Print my string, Elixir!

If you have ever tried to do anything with strings in Elixir, you probably experienced being presented a binary where you wanted to see a string:

1
2
iex(1)> my_string
<<99, 111, 109, 109, 105, 116, 32, 97, 97, 97, ...>>

This actually happened to me today as I was trying to read logs from a git repository:

1
2
iex(1)> {my_string, 0} = System.cmd("git", ["log"])
{<<99, 111, 109, 109, 105, 116, 32, 97, 97, 97, ...>>, 0}

Valid?

That’s weird, right? This is the text that would printed in my terminal if I run git log. How could it not be a valid string?

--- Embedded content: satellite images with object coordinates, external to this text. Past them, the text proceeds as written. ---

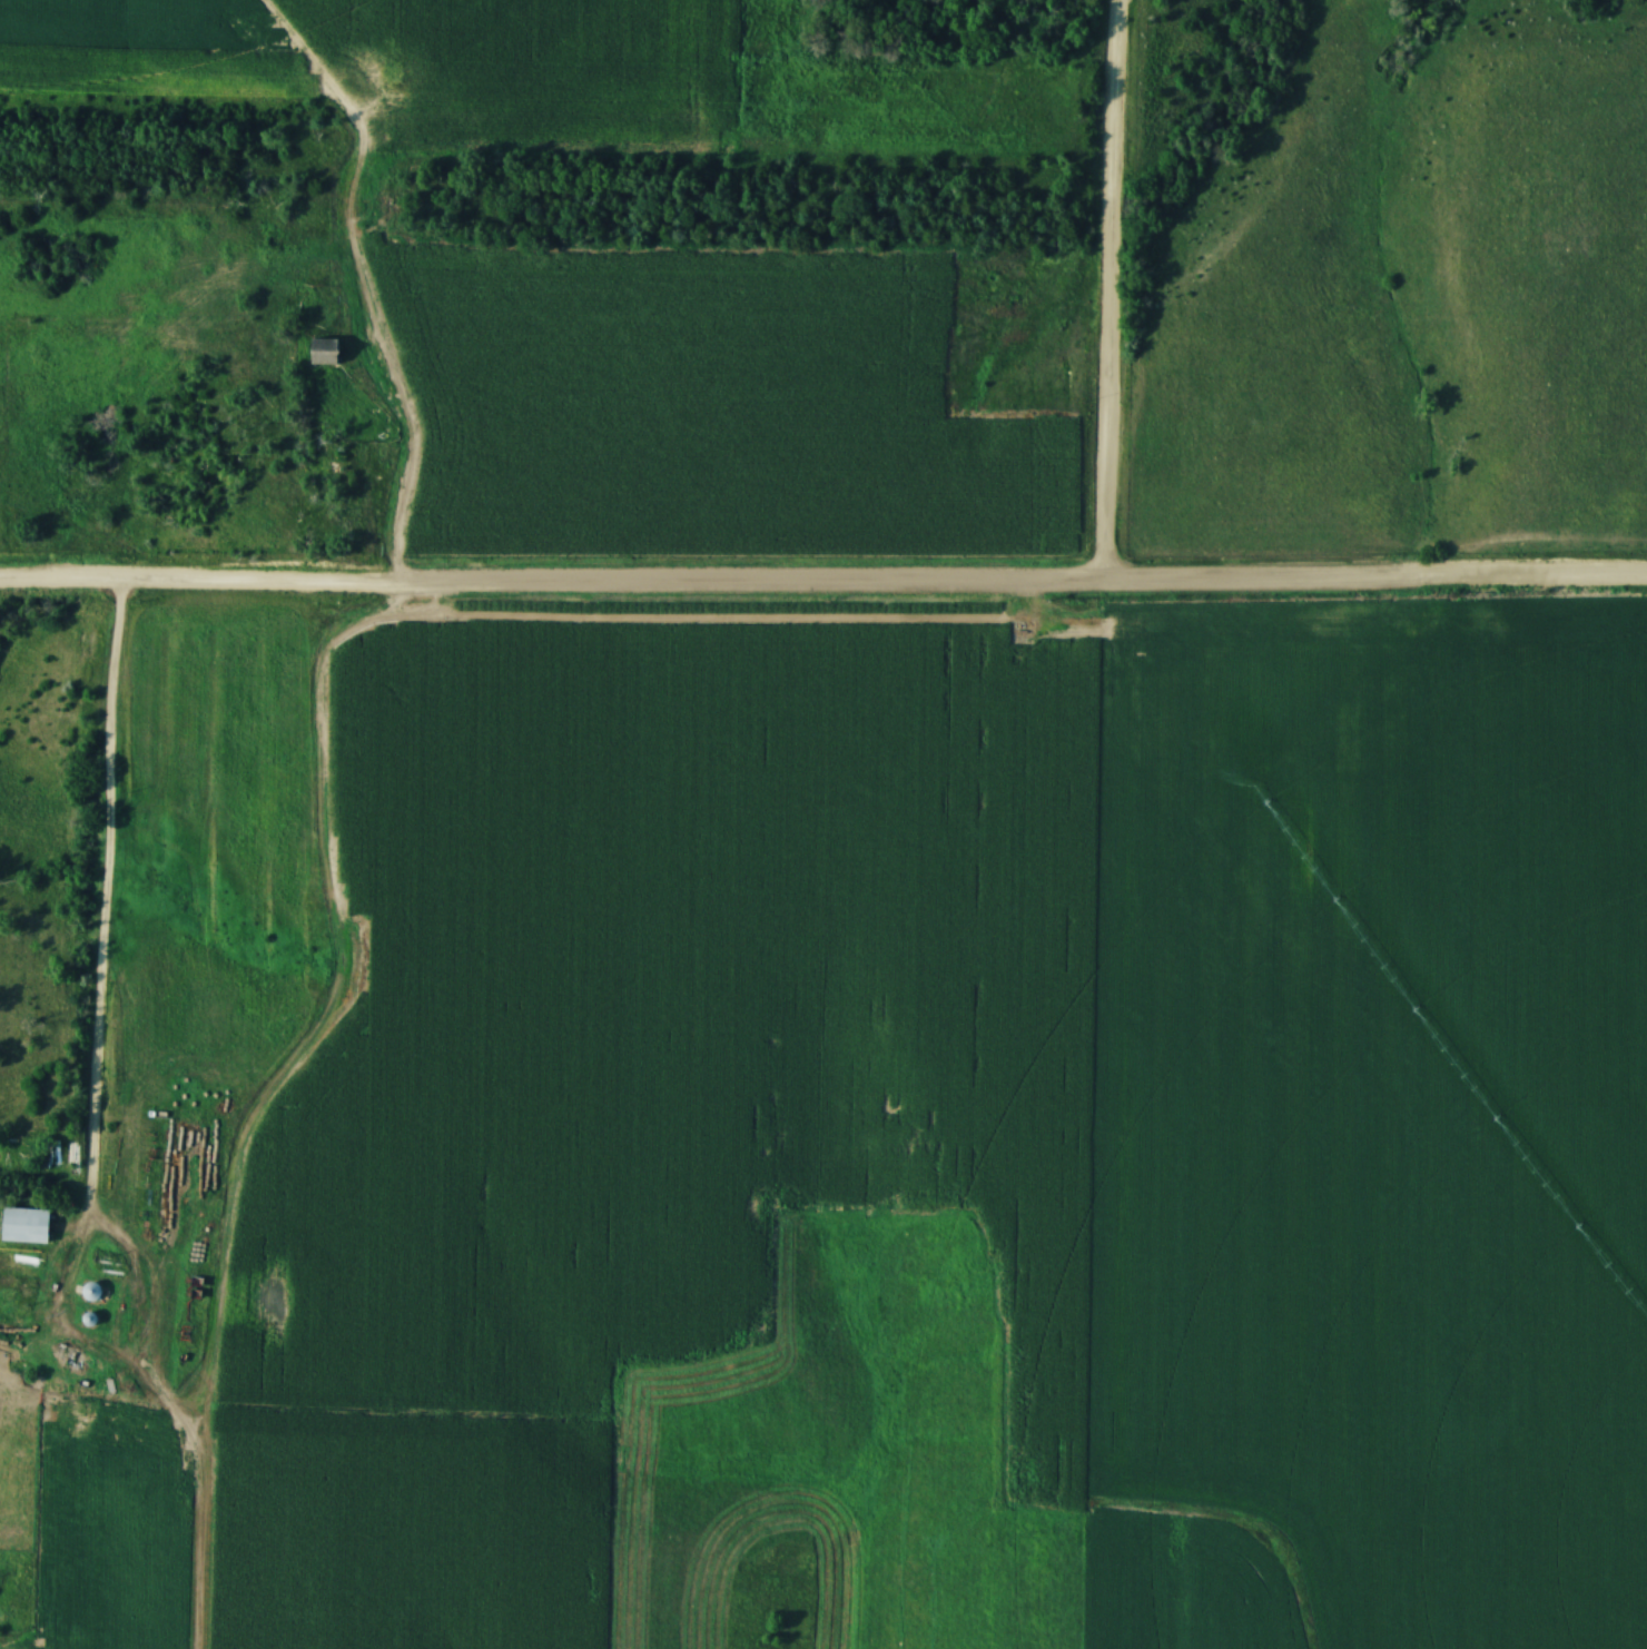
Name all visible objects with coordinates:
road: (1109, 293)
building: (322, 353)
road: (823, 589)
road: (88, 1129)
building: (24, 1227)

Indeed, it was a valid string:

1
2
iex(2)> String.valid?(my_string)
true

Ok, if the string is valid, but it is being printed as a binary… that must mean…

Printable?

:bulb: It is not printable! :bulb:

1
2
iex(3)> String.printable?(my_string)
false

But what kind of unprintable characters could there be in my git logs?

1
2
3
4
iex(4)> my_string \
...(4)> |> String.codepoints \
...(4)> |> Enum.filter(fn(p) -> !String.printable?(p) end)
[<<194, 130>>]

The character here is a ‘BREAK PERMITTED HERE’ (U+0082).

Solution

For my use case, it was absolutely fine to remove that unprintable character and move on:

1
2
3
4
5
iex(5)> my_string \
...(5)> |> String.codepoints \
...(5)> |> Enum.filter(fn(p) -> String.printable?(p) end) \
...(5)> |> Enum.join("")
"commit aaaccbfbb6b398972dae2ad0..." # a very very long string here

Cause

But I was still curious. I thought that maybe this is the character that causes my terminal to truncate output and wait for a q press to show more, but that seemed unlikely. I checked if I would experience the same thing in a different repository. I did not. I was certain then that the issue is inside one of the commit messages. I wanted to find that commit message.

First I found the index of the unprintable character:

1
2
3
4
iex(6)> i = my_string \
...(6)> |> String.codepoints \
...(6)> |> Enum.find_index(fn(p) -> !String.printable?(p) end)
83215

Then I printed a few characters around it to read what that snippet of logs is about:

1
2
3
4
5
6
iex(7)> my_string \
...(7)> |> String.codepoints \
...(7)> |> Enum.slice(i - 1, 3) \
...(7)> |> Enum.filter(fn(p) -> String.printable?(p) end) \
...(7)> |> Enum.join("")
"â¬"

By reading a longer snippet (that I cannot share with you), I figured out that this is indeed a part of a commit message and I was able to find the hash of that commit. The whole message made sense and only had a few gibberish characters at the end. I asked the author of that message about it. He said he meant to write @. At least I know that it was not git’s fault :smile:.